Tepco parle d'une troisième fuite toujours inexpliquée d'eau très radioactive constatée autour du réservoir numéro 1 après des pannes similaires sur les 2 et 3. « Des examens sont actuellement en cours ». Ce genre de propos laconiques affolent la communauté internationale à commencer par la proche Russie.

« Etant donné que les Japonais refusent de laisser entrer (dans la centrale) des spécialistes étrangers, nous vivons mal la situation », déclare Guennadi Onichtchenko, le chef des services sanitaires russes. Pour lui, actuellement, les Japonais « ne peuvent régler la situation ».

Mon ami se veut rassurant néanmoins. « J'ai vérifié sur internet les taux de radioactivité sur Tokyo : apparemment ce n'est pas pire (qu'avant les fuites) malgré des pics et des chutes de plus en plus nombreux ». Il est, selon lui, « difficile d'en conclure quelque chose ». Soit.

Voilà pour le volet nucléaire civil.
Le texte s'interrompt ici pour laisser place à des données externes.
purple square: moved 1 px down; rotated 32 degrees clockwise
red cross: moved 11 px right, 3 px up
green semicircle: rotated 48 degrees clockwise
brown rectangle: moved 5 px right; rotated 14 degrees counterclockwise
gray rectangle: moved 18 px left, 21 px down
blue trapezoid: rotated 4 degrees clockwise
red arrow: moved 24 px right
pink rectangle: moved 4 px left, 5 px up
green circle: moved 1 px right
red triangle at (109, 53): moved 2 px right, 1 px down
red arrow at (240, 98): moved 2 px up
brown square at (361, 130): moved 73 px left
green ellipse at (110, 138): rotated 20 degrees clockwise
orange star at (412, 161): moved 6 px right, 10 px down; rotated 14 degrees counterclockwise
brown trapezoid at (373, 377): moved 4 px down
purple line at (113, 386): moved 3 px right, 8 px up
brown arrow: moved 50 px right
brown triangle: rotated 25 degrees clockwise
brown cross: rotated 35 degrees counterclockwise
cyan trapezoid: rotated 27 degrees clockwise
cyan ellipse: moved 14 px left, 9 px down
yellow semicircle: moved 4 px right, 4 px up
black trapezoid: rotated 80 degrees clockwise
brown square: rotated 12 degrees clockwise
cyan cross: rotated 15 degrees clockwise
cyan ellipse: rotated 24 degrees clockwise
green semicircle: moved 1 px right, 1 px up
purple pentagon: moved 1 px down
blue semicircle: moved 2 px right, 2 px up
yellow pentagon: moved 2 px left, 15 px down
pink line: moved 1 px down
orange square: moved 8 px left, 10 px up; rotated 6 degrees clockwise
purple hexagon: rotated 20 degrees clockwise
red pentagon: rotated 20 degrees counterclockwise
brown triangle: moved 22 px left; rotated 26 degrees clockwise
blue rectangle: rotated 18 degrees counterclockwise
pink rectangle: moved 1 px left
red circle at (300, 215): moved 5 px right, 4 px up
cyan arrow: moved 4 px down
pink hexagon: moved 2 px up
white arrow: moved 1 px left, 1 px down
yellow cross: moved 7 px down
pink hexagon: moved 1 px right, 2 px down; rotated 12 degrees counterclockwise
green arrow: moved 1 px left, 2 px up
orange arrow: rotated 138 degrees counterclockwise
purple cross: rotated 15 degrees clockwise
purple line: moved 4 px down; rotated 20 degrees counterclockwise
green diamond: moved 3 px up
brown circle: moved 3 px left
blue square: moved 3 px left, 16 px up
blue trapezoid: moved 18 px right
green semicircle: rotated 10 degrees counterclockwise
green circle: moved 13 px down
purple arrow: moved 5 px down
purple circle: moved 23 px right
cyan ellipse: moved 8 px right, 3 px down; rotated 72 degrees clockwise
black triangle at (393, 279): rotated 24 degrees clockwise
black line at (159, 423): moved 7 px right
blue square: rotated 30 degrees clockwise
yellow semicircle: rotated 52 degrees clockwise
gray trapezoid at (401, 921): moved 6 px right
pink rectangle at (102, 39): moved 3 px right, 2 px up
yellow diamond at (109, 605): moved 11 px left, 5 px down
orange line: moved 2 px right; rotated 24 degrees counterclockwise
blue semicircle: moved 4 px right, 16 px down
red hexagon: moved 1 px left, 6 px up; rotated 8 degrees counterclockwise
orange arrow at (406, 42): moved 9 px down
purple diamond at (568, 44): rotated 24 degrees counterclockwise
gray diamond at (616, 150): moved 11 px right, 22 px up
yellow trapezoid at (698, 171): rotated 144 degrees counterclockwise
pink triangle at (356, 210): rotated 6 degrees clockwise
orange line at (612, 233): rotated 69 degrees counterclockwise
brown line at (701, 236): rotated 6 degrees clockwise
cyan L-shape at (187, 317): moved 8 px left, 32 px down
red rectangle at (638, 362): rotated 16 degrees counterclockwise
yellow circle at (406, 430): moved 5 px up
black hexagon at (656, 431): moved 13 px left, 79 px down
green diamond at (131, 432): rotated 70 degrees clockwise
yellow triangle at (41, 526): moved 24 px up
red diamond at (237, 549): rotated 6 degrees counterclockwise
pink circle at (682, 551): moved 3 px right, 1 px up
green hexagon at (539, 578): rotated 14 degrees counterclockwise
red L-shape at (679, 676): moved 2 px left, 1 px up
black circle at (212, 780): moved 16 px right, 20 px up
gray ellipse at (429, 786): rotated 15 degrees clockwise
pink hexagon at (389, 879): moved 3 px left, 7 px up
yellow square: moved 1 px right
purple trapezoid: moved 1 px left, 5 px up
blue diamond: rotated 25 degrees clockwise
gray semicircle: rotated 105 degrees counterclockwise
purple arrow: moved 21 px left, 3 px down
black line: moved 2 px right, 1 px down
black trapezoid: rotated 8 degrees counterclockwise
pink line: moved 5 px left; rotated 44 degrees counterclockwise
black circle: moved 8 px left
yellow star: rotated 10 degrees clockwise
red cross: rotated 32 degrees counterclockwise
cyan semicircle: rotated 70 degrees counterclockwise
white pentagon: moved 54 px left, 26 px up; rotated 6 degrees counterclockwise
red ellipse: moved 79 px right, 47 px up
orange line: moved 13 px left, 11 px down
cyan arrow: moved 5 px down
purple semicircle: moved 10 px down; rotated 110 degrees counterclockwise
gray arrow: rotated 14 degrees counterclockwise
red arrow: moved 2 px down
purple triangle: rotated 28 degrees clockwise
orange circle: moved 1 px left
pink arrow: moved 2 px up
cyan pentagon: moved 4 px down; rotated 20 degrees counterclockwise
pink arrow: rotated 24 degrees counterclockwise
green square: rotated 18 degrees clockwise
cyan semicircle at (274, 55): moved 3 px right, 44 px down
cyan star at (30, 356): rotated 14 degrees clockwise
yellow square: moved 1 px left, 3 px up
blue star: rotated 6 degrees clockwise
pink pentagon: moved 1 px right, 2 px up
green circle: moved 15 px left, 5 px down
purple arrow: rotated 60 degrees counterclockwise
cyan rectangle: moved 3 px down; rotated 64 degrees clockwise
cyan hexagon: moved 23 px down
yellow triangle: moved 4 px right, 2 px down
Mais Tokyo vit aussi des heures qu'elle croyait pourtant reléguées au rang du souvenir (pourtant présent et très cruel dans l'esprit des Anciens...)

Avec la menace - d'une intensité qui nécessite la prise au sérieux - d'un éventuel tir nucléaire de la Corée du Nord, les autorités ont déployé des lanceurs de missiles d'interception « Patriot » dans la capitale.

Mon ami, très matinal et sportif, croise désormais des uniformes et un terrible appareillage en se rendant quotidiennement dès potron minet à son « Dojo » de Shinjuku, quartier d'affaires qui compte le plus grand nombre d'étrangers au sein de la capitale.

Personne, au sein de la communauté internationale vivant sur place, ne semble croire à un scénario « presse bouton » mais les mouvements de troupes au sol et en mer - le Japon a envoyé des destroyers équipés du système d'interception Aegis - alimentent bien entendu les conversations dans les Lamen Sho (NDA : restaurants de soupes et de nouilles), verre de bière « Asahi » (Lumière du matin...) en main .

Les forces d'auto-défense ont été autorisées à détruire tout missile nord-coréen qui menacerait le territoire. L'île d'Okinawa, dans le sud, pourrait être garnie de Patriot « de façon permanente ». Les missiles « Musudan » nord-Coréen, ont une portée maximum de 4 000 kilomètres et pourraient donc toucher l'île de Guam dans le Pacifique, où sont cantonnés 6 000 soldats américains.

Sinon, entre les millisieverts (unité de comptage de la radioactivité) et les casques lourds, la journée s'écoule « normalement » au pays du Soleil Levant.